Maybe I'll just put a load of 1/4w ones together so I don't have to worry about them burning out...

That's safer than one big 5W resistor because you can accidentally buy a a wire wound 5W resistor that will not work at all as a gate resistor, because of its inductive nature.
When you connect bunch of smaller resistors, make a tight bundle and keep the leads as short as possible.  Remember that the thinner and longer a wire is, the more inductance it has.

The exact formula for the inductance of a straight wire is:  L=0.002*Length*[ ln(4*Length/Diameter) - ¾]
, where length and diameter are expressed in centimeters and the inductance in μH.

6) In order to measure the input & output HF power, I'd like to build something like Verpies HF wattmeter...
I suppose an off-the-shelf SWR meter would be good enough to make relative measurements though...
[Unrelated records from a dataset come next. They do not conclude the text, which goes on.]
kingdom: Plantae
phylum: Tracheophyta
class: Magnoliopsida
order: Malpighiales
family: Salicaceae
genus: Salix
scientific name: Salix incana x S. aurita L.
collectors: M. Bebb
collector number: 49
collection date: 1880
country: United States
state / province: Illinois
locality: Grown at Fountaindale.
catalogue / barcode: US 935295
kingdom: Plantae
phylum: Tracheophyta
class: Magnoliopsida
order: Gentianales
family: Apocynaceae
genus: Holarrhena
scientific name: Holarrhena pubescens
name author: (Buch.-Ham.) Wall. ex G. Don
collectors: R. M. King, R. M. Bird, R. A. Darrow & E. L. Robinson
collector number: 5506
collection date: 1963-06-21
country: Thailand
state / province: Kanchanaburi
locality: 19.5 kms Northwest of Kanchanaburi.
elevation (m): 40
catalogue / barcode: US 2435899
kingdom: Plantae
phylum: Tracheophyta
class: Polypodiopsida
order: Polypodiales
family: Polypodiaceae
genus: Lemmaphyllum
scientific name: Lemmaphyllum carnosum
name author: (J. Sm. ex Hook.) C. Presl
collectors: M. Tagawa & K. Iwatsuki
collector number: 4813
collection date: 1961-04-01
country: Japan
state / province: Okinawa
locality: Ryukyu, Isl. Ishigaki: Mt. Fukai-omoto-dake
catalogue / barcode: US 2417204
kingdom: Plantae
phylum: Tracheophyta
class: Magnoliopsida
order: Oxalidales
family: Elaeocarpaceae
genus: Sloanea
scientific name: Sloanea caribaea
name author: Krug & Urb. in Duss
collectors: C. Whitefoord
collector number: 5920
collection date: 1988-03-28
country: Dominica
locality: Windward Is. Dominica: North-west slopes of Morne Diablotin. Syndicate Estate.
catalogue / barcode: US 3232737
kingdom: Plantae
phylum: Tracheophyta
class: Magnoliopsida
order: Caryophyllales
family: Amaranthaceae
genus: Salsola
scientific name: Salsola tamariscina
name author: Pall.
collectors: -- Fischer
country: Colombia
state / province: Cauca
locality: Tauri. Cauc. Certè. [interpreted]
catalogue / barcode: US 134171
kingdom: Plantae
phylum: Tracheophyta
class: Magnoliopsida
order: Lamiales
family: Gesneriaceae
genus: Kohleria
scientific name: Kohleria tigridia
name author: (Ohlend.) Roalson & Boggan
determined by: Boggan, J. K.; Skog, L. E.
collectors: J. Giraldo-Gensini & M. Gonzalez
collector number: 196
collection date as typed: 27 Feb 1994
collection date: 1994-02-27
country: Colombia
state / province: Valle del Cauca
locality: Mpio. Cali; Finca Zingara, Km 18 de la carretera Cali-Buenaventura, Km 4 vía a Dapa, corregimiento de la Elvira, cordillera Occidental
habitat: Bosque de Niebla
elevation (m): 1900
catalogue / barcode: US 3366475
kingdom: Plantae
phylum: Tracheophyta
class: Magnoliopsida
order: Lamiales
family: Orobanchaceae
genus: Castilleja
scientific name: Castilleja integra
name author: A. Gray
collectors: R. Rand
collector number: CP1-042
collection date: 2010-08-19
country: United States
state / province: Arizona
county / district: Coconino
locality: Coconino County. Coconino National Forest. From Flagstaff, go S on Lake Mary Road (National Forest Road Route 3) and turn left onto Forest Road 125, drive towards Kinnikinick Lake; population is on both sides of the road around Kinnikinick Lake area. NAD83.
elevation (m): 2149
My wattmeter is still a work in progress. The ADL5391B multiplier for 1GHz is hard to get and the ADL5391A is for 2 GHz, but it is unbuffered so probably high impedance GHz buffers need to be added to its inputs do deal with input offsets.
The off-the-shelf SWR meter should be rated down to 1MHz for your purposes.  They often have a much higher lower frequency limit than that.  So watch out for the upper and lower frequency limits.

[tim123]

One more update:
- I can confirm that removing the bulb causes the power drawn to go up. In other words, adding the load causes the input power to drop.
- I've tried it with a range of resistances, a rough example:
  - Open circuit 0.5a
  - Short circuit 0.7a
  - 1 Ohm load - 0.4a

---------------------------------------

Hi Verpies,
  inductance reduces the output - I tried a series variable inductor, and it just reduced the output. I tried a 10w LED bulb instead, and that was good... I could measure the bulb...?

The MOSFET's good over 10 MHz it seems. The big resistance of the 60w bulb was killing the circuit before. I tried my coil instead - and it worked a lot better.

All my power measurements are DC.

The gate-driver sweet spot has gone away... Not sure why.

I did make a better pair of resistors. I understand what you're saying about making the 2 values different to improve the waveform... Maybe tomorrow...


Tim

[tim123]

Further tuning.

- The 145pF capacitance in parallel with the coil is still good.
- I've tried adding small amounts of inductance & or capacitance in series or parallel with the bulb, and have only seen the bulb dim.
- I've tried connecting the GND to one or other of the bars - and that gives a small increase in brightness - when connected to either bar.

What's going on...?

Capacitive vs. magnetic coupling...

There are 2 reasons why it looks like the effect is due to capacitive coupling:
1) The addition of the ferrite cores makes no difference
2) Placing my hand on the coil makes the bulb go out. If it was magnetic - I don't see how this could happen.

Relative Power Usage

- The test bulb with 12v DC uses 0.4a, and makes about 40,000 Lux (as tested with a luxmeter at zero distance)
- If powered by the circuit - the bulb needs about 45v and 0.3a to reach the same brightness. (Ignoring the gate driver)

Questions

- If it is capacitive coupling, I don't understand why it has particular resonance points. I suppose caps do have their own resonances...
- I don't really get why the 2 bars inside the coil would be oppositely polarised.

Next Steps

- I have a ZVS driver with a bad mosfet that I need to fix. Maybe tomorrow.
- I want to try running the coil with the ZVS driver - it's likely much more efficient.
- In order to do that - I also have to add another layer of winding to the coil - so there will be two. I know that's not typical for the device, but hey...
- I might actually just do a new coil, with fat wire - as the ZVS driver prefers lower inductances, and fewer turns.